Lebanon — The Lebanon City Council narrowly approved a resolution to eliminate several city positions and implement budgetary personnel reductions on April 13, 2026, after a lengthy public-comment period in which city employees and residents criticized the process as opaque.
The council approved “version 2” of the labor-force reduction resolution in a 4–3 vote after a 3–3 tie was broken by the mayor. Staff described version 2 as an alternative that treats positions as vacated if an employee announces retirement by April 30 and sets those positions as eliminated (and therefore not available for rehire) unless the council later takes action to recreate them.
Why it matters: The change alters how voluntary retirements or announced departures affect the number of layoffs the city must carry out. Under version 2, announced retirements that create a vacancy can reduce the number of forced terminations the resolution would otherwise produce. Supporters argued it gives the city flexibility to reduce payroll without additional firings; critics said it offered a rushed path to eliminate long-standing positions.
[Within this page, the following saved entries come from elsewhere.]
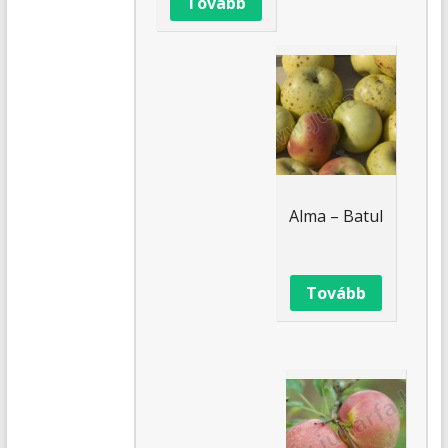
Tovább
Alma – Batul
Tovább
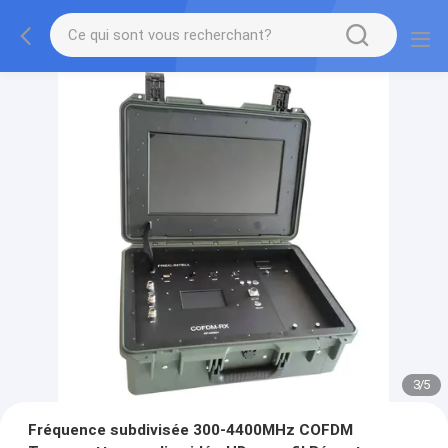
3
/
5
Fréquence subdivisée 300-4400MHz COFDM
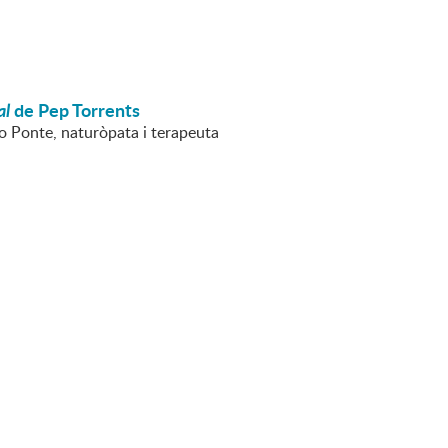
al
de Pep Torrents
ro Ponte, naturòpata i terapeuta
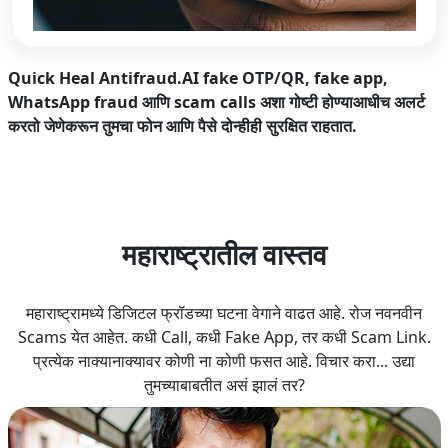
Quick Heal Antifraud.AI
fake OTP/QR, fake app,
WhatsApp fraud आणि scam calls अशा गोष्टी होण्याआधीच अलर्ट
करतो जेणेकरून तुमचा फोन आणि पैसे दोन्हीही सुरक्षित राहतात.
महाराष्ट्रातील वास्तव
महाराष्ट्रामध्ये डिजिटल फ्रॉडच्या घटना वेगाने वाढत आहे. रोज नवनवीन
Scams येत आहेत. कधी Call, कधी Fake App, तर कधी Scam Link.
प्रत्येक नाक्यानाक्यावर कोणी ना कोणी फसत आहे. विचार करा... उद्या
तुमच्याबाबतीत असं झालं तर?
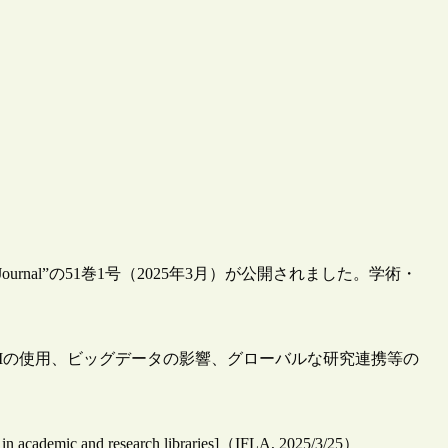
Journal”の51巻1号（2025年3月）が公開されました。学術・
Iの使用、ビッグデータの影響、グローバルな研究連携等の
s in academic and research libraries]（IFLA, 2025/3/25）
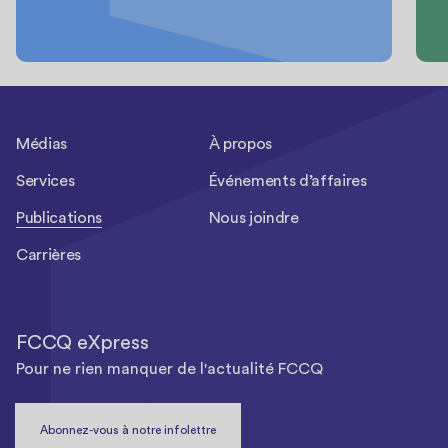
Médias
À propos
Services
Événements d’affaires
Publications
Nous joindre
Carrières
FCCQ eXpress
Pour ne rien manquer de l'actualité FCCQ
Abonnez-vous à notre infolettre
Council members and staff walked through the options before the vote, and staff emphasized that the resolution eliminates positions (not named individuals) and that vacancies created by announced retirements could be counted against the eliminations. The vote followed repeated public comments from employees and residents asking whether an IMRF early retirement incentive, resignations, or voluntary retirements would change which positions are cut.
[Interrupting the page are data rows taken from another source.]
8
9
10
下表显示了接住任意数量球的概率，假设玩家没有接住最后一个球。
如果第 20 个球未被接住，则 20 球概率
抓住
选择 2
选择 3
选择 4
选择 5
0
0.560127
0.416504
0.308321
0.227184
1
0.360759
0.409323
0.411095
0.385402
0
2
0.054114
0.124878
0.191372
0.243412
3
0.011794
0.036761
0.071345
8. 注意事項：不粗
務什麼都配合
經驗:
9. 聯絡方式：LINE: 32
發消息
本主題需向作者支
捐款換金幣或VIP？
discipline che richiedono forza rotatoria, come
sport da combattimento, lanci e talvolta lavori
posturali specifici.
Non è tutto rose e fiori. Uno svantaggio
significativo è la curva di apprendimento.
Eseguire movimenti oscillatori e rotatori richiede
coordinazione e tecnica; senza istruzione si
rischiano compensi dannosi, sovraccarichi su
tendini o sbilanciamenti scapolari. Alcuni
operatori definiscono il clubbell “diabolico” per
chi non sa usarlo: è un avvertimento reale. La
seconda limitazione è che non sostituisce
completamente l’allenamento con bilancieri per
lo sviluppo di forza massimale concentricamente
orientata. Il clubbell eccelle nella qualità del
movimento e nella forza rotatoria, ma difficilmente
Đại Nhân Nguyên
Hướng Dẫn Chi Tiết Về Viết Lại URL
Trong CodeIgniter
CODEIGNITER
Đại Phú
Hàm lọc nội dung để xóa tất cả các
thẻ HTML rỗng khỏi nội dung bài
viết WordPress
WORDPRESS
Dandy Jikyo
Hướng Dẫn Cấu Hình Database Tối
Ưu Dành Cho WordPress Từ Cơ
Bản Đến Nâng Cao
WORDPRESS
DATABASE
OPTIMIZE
Employee and resident concerns: In public comment, Mike (a lifelong resident and 30-year city employee) said the process lacked transparency: “This whole process with the layoffs and the budget numbers have been about as transparent as a mud bag.” He also provided overtime figures he said came from city records: “In 2024, police had $92,802 in overtime; in 2025, $110,601; and so far this year the police have $175,409,” and urged that reducing overtime could help close the deficit without layoffs.
Other speakers pushed for clearer disclosure of account balances and for a citizen finance committee to review the city’s fiscal choices. Carl, a resident who called for a citizen finance committee, told the council it needed outside expertise to address “the city’s financial woes.”
Staff response and process: City staff and counsel explained procedural differences between the committee-passed version (version 1) and the alternative (version 2), including how temporary/seasonal employees were counted and whether the resolution contained language allowing employees to voluntarily relinquish employment ahead of April 30 and thereby preserve other positions. Staff warned that the April 30 notice window constrained the council’s calendar and that referring the resolution back to committee would delay final action beyond the firm date in late April.
Outcome and near-term steps: The council approved version 2 by roll call (the recorded tally showed an initial 3–3 split and the mayor casting the tie-breaking vote). The resolution, as written and adopted, eliminates the listed positions unless the council later acts to recreate them. Council members also discussed offering affected employees temporary or part-time cemetery work or other short-term assignments, and they referred some cemetery staffing options to committee for further work.
What’s next: The resolution takes effect as adopted; staff will implement the positional eliminations as described and follow any contractual or union processes required. Council also authorized an IMRF cost-study request (see separate votes) to explore a potential early-retirement program, but staff said the study would not itself automatically change the immediate effect of the adopted resolution.
At the meeting’s close, the council moved several related personnel items to committee (cemetery staffing, building-inspection coverage) and prepared to enter executive session to handle personnel and property matters.
(Reporting based on the April 13, 2026 Lebanon City Council meeting transcript.)